Halogen bulbs are great energy savers. Everyone is converting to light bulbs that save energy and last longer. Now that people are using halogen bulbs the question is, can they be used in ways similar to incandescent bulbs? When replacing a light bulb with a halogen bulb, will the light work the same with dimmer switches and other electrical connections?
Differences Between Light Bulbs
According to GE's Consumer information, "halogen bulb technology is a great improvement over regular bulbs - they last around 4 times longer while providing a superior quality of light." Halogen lamps are smaller, last longer, have whiter light that is brighter than incandescent bulbs and they use less energy. Unfortunately, not all halogen lamps have bases that fit into conventional bulb sockets. However, there are lamp hardware manufacturers that produce various styles of halogen sockets. Lighting companies are starting to produce halogens that can be used anywhere incandescent bulbs are used.
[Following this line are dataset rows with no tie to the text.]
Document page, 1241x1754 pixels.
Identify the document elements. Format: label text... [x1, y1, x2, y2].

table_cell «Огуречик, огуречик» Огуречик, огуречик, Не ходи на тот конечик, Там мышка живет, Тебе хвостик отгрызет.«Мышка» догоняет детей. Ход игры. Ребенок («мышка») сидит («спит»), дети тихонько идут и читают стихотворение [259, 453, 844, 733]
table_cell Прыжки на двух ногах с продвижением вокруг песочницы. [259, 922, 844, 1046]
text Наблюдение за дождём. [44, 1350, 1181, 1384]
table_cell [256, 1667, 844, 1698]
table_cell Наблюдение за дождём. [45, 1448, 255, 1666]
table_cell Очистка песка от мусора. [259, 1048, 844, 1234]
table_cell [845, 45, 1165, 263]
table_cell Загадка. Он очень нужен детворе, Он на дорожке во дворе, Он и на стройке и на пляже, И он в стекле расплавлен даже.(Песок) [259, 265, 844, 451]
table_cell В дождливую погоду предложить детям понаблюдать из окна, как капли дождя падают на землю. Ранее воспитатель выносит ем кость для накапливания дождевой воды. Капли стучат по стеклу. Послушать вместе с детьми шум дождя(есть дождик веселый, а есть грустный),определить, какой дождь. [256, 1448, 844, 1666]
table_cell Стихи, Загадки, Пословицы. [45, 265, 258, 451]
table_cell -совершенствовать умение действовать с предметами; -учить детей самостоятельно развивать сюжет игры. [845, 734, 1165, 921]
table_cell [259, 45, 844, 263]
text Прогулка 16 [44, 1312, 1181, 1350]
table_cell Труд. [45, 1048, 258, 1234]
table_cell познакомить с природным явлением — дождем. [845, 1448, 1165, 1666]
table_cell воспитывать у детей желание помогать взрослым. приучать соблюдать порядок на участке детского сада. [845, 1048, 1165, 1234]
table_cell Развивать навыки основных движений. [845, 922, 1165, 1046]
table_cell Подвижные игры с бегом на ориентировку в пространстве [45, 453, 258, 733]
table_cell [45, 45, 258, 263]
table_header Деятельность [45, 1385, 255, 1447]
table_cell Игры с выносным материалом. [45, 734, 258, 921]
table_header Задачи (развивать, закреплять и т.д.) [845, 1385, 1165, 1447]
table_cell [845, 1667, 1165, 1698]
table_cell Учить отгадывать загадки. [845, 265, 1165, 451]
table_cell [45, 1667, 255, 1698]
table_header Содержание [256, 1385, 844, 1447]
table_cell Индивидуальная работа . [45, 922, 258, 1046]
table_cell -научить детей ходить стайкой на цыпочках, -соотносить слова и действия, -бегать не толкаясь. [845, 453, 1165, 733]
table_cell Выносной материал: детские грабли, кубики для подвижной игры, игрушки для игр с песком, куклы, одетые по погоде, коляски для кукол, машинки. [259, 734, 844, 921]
Halogen lamps that run at line voltage (regular house wiring) work the same as incandescent bulbs on dimmer switches. If the light fixture is running off a transformer, then it is important to find out if the transformer is dimmable. According to Pegasus Associates Lighting, "dimmers should always be connected to line voltage." One of the advantages of using dimmers is that they extend the life of both regular bulbs and halogen lamps. Many hardware stores sell dimmer switches for halogen lamps and dimmer switches combined with halogen lamps in the same unit. Sylvania (one of the leading manufacturers of halogen lamps) introduced in 2009 a Halogen Supersaver lamp that is designed for homes, fits in traditional incandescent sockets and boasts a 30 per cent energy savings. According to Sylvania "The Sylvania Halogen Supersaver is also dimmable and features instant-on capability."
Types of Halogen Bulbs
Halogen lamps come in a large variety of sizes and shapes. Everything from flood lamps and reflectors to vanity globes and drop lighting are available. Manufacturers make different beam angles and wattages for home and industrial use. Sylvania, Philips, GE and other manufacturers make halogen lamps that are dimmable. Halogen lights are found in most lighting products and, according to Sylvania, auto manufacturers use halogen lamps for "standard factory headlights in the majority of all vehicles on the road today."